Architectural Monitoring
Andrea Caracciolo
University of Bern, Switzerland

Software architecture is about defining constraints that, if enforced, guarantee the fulfillment of a certain set of desired non-functional properties. Unfortunately these constraints are rarely formalized and alignment between actual and prescribed architecture is often hard to proof. Many tools and techniques have been developed in academia within the last 2 decades, but none of them seems to fit industrial needs. In this presentation we propose a research plan which aims to introduce a new continuous architectural alignment monitoring technique based on requirements collected during on-field studies.

Empirical Studies

Corpus Engineering in Empirical Research: Qualitas Study
Ekaterina Pek
University of Koblenz-Landau, Germany
Empirical research has increasing popularity in the contemporary Computer Science. One of its kinds is an analysis of large collections of software artifacts (e.g., programs/systems). This talk covers the basis of such empirical research, namely, preparation of a large corpus for analysis on the example of Qualitas, a curated collection of software systems.

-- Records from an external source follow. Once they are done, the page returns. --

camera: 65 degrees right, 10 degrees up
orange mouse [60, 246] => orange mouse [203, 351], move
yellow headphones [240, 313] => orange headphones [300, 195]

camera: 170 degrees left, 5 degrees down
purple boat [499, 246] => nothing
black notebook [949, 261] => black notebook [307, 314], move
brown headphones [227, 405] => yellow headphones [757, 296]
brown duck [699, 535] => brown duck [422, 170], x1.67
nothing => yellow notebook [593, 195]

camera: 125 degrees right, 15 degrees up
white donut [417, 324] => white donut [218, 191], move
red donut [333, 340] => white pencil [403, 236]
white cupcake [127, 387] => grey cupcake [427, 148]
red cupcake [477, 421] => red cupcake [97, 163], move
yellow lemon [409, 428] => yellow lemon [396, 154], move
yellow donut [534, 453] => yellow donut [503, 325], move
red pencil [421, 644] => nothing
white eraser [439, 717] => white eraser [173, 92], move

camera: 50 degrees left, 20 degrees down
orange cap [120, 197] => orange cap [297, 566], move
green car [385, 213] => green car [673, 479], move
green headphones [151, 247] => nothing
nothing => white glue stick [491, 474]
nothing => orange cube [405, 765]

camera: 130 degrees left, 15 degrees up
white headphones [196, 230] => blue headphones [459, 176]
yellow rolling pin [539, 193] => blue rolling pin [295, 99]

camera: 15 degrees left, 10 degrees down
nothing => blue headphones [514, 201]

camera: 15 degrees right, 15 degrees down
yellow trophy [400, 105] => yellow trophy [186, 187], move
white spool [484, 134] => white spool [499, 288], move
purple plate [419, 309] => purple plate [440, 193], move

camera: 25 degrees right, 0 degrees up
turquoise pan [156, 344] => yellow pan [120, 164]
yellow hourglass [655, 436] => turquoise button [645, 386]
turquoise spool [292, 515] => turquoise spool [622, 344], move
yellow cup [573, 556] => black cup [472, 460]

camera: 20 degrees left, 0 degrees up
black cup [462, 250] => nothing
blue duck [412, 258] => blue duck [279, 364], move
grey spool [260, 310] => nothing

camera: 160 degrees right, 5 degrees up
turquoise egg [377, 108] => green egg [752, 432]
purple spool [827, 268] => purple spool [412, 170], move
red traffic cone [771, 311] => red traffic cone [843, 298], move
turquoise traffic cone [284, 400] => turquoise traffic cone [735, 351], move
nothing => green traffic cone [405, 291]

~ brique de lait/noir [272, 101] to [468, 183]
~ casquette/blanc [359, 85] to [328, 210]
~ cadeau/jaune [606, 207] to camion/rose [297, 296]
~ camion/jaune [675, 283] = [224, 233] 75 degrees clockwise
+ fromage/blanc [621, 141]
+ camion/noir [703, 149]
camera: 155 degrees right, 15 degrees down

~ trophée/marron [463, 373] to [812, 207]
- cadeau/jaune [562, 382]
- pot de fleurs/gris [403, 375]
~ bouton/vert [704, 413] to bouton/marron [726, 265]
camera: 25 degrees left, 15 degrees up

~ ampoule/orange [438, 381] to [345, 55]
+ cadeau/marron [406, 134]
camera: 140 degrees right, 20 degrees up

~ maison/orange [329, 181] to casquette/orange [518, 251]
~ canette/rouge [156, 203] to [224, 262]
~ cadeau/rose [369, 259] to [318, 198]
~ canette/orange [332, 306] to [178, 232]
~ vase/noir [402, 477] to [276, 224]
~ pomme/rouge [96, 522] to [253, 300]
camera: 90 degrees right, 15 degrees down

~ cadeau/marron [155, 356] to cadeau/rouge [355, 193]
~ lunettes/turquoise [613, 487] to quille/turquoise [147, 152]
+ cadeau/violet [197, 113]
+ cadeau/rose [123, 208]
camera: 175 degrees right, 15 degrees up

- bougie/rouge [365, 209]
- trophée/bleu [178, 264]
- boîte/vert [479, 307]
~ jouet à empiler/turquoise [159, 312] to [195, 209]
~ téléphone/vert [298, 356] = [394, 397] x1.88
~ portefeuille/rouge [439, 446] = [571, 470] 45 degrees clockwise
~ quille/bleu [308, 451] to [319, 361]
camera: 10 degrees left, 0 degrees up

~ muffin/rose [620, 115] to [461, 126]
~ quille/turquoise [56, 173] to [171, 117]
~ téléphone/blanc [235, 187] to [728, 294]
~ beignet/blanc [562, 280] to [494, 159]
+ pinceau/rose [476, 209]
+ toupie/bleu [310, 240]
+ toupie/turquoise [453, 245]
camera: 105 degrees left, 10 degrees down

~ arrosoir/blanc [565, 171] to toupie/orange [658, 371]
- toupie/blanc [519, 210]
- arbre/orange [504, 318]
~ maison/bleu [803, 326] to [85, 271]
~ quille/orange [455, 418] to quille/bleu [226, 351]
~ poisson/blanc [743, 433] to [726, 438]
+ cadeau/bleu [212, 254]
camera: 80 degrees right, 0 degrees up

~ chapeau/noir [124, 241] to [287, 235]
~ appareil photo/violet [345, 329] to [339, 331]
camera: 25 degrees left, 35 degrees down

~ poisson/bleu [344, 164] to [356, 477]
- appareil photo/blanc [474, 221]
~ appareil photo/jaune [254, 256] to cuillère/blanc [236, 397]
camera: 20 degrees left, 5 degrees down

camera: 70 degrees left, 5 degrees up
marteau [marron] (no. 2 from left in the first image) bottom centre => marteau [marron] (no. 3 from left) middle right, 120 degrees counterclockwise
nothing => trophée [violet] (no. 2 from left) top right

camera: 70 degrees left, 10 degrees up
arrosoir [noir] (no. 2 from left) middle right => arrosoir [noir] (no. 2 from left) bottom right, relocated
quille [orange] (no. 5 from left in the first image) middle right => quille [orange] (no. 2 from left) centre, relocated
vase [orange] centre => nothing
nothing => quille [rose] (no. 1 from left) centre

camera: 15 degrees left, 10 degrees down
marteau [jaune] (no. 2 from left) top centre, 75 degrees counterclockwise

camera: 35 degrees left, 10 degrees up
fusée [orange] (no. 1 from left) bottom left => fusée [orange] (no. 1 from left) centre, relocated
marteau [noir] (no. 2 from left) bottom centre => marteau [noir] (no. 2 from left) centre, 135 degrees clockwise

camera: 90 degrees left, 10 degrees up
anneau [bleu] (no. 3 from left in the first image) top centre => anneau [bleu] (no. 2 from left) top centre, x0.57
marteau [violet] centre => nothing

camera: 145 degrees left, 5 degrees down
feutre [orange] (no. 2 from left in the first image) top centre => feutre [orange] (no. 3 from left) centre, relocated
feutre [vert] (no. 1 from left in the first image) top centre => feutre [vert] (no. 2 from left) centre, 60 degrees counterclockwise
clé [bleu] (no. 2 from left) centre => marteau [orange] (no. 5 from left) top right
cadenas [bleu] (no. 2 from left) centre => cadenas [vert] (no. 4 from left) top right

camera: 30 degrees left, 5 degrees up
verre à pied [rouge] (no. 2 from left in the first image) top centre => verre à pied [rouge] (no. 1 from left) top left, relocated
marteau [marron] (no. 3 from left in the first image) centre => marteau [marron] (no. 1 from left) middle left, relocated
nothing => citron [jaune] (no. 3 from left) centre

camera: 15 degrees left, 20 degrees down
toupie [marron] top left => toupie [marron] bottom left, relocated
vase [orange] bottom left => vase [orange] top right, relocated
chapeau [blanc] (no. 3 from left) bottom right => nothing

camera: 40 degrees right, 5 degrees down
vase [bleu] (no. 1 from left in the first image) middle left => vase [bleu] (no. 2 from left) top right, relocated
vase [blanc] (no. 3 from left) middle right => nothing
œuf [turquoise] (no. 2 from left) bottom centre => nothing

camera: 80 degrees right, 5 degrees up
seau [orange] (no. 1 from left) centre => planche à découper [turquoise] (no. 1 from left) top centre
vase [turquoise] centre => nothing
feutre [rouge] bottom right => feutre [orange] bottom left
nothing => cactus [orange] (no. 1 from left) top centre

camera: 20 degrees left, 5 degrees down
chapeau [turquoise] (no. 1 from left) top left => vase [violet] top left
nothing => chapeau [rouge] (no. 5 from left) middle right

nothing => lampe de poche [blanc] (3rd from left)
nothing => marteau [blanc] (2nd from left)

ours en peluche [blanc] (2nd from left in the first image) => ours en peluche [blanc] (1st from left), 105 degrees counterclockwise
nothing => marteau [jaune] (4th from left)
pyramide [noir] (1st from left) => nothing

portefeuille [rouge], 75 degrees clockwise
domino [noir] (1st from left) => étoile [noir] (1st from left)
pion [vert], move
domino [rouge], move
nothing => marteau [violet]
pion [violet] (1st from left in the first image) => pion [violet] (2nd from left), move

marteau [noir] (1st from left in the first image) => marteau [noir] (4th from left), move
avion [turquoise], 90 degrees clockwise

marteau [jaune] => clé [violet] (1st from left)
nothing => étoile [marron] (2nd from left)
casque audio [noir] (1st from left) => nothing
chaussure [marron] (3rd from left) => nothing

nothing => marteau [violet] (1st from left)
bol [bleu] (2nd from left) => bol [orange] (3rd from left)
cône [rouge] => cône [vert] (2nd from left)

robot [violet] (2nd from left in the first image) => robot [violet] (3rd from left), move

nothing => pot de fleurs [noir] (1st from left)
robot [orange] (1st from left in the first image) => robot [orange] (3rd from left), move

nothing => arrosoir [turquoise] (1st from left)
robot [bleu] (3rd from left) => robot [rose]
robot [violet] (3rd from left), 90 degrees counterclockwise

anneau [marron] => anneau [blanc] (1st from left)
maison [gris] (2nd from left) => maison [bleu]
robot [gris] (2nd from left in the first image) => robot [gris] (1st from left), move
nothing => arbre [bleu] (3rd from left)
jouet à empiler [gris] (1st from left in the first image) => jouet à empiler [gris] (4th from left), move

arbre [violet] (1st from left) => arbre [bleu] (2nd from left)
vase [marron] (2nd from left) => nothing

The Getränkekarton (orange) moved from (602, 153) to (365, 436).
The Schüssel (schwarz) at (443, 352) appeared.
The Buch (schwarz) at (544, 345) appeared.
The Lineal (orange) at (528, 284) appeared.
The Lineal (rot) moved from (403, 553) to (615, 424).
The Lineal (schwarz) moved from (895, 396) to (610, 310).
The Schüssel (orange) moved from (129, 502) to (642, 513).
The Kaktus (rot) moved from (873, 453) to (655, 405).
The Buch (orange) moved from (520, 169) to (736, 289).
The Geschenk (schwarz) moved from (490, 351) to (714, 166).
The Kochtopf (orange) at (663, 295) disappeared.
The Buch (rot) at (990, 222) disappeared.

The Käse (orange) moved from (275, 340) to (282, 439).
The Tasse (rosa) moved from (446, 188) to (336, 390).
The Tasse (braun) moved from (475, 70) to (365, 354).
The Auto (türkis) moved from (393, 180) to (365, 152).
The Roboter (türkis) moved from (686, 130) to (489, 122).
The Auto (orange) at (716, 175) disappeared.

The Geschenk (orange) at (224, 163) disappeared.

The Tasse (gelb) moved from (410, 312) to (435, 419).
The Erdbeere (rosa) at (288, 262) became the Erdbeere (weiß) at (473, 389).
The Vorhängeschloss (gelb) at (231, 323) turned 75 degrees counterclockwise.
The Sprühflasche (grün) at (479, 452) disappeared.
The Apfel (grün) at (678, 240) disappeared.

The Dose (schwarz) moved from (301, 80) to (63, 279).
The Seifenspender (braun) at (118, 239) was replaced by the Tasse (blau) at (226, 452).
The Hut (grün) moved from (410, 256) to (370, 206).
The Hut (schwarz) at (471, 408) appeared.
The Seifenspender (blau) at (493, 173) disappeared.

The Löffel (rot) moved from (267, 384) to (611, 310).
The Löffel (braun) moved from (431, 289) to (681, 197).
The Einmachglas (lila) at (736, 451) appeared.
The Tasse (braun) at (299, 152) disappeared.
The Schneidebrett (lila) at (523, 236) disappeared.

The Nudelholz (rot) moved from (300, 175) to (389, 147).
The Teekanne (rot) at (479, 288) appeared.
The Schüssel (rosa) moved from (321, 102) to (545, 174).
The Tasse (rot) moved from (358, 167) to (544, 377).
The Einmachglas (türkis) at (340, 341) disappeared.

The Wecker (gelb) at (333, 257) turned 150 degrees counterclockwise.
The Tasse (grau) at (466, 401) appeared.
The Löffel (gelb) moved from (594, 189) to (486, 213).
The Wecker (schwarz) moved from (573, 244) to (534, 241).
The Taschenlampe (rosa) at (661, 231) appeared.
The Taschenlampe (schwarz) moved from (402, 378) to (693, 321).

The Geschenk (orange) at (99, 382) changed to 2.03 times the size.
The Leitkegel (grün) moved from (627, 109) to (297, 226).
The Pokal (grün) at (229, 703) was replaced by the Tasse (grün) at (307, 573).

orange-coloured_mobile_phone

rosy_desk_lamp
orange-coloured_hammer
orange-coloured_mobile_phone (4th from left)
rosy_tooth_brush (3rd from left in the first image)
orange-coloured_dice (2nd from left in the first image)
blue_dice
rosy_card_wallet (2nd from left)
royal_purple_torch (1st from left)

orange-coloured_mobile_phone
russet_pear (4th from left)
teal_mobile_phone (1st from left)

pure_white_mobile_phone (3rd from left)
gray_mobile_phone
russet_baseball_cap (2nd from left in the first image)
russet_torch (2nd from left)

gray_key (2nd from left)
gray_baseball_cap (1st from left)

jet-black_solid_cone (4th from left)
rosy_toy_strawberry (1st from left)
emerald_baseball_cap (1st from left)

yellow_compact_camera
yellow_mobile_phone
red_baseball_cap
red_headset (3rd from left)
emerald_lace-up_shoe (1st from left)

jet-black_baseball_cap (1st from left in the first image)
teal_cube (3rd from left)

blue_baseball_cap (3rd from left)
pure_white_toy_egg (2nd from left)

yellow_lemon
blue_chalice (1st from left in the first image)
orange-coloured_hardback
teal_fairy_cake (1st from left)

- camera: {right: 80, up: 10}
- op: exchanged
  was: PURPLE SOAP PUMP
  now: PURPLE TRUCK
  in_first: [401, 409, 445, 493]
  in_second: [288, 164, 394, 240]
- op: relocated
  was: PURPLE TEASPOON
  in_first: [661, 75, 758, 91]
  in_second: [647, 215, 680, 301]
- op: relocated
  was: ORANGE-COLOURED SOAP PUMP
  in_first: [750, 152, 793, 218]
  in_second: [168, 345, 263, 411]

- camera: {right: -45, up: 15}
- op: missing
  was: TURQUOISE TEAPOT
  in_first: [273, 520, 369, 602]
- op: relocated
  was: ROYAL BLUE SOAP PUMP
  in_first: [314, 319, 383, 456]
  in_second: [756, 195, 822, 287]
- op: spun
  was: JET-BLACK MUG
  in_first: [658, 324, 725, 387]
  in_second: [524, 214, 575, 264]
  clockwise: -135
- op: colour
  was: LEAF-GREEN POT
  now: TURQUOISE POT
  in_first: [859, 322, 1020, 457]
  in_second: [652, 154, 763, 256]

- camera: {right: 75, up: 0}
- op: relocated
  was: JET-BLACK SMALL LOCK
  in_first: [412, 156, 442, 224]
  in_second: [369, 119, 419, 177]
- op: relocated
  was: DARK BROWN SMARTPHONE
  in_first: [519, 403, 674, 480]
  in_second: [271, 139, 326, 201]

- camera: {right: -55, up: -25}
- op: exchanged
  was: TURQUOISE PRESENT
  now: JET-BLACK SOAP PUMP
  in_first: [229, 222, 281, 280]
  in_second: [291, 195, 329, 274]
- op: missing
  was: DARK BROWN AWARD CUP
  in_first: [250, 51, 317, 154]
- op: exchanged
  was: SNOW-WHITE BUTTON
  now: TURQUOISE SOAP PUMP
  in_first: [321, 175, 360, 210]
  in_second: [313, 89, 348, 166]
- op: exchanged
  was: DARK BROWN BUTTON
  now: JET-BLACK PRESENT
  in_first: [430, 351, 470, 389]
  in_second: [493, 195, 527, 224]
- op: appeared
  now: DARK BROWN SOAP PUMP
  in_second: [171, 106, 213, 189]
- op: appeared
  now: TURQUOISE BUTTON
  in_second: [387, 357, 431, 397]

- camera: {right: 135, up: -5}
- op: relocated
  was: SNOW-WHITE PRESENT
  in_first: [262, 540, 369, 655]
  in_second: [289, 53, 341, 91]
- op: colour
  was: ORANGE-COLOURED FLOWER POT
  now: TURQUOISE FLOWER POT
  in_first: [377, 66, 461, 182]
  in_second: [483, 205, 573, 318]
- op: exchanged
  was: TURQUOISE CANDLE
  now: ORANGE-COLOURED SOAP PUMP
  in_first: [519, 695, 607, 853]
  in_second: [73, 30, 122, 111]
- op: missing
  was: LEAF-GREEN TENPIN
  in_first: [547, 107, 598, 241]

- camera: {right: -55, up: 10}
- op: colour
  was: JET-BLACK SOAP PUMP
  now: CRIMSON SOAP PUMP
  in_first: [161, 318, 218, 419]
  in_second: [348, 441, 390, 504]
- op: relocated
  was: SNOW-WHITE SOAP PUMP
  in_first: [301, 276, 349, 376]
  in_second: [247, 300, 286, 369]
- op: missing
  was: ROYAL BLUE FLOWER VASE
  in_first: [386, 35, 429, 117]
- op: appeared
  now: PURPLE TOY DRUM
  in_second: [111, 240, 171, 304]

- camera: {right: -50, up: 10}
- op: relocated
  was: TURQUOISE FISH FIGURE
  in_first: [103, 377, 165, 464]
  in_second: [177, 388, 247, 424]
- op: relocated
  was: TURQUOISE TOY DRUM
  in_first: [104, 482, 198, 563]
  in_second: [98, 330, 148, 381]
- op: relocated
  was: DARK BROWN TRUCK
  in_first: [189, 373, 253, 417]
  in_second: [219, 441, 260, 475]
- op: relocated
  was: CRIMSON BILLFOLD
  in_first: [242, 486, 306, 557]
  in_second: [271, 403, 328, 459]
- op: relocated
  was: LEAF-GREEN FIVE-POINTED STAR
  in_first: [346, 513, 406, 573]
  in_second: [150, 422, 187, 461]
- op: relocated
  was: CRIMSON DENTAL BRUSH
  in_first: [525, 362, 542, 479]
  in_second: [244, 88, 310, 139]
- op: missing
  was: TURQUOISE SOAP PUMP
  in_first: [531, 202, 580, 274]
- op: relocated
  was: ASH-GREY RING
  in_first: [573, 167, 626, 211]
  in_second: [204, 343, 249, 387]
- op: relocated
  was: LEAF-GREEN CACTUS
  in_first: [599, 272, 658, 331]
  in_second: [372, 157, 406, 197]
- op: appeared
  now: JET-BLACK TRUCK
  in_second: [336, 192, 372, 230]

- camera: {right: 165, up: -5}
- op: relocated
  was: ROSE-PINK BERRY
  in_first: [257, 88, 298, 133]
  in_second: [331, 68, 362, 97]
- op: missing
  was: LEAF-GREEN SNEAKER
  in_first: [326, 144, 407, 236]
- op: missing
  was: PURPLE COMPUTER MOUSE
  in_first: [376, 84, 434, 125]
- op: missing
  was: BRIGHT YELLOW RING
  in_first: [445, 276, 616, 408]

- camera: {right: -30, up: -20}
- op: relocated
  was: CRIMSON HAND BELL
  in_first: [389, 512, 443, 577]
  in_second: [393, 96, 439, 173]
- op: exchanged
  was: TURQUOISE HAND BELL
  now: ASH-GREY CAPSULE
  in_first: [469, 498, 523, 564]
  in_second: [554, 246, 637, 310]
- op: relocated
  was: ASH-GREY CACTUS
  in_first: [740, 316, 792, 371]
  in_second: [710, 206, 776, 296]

On the State of the Practice in Software Quality in Industry: an Exploratory Survey
Tom Mens
University of Mons, Belgium

As part of a European ERDF project, we carried out a survey at Walloon software-producing companies to explore to which extent they use software development practices related to software quality. The survey is developed in a way that is easy to replicate, so that it can be repeated and extended with results from companies in other regions and countries. In this presentation, we report on the results of the survey, with respondents from about 60 companies in the Walloon region of Belgium. The survey targets the following high-level questions (subdivided in numerous subquestions):

  • What are the quality-related techniques most widely in the software development industry?
  • What are the main factors (usage of tools, standards, ...) determining the quality of the software product and software process? By analyzing the answers to these questions, we aim to get a better understanding in the level of training of software engineers working in industry, and we wish to get feedback on whether academic software engineering courses need to be adapted to better fit the actual industry needs.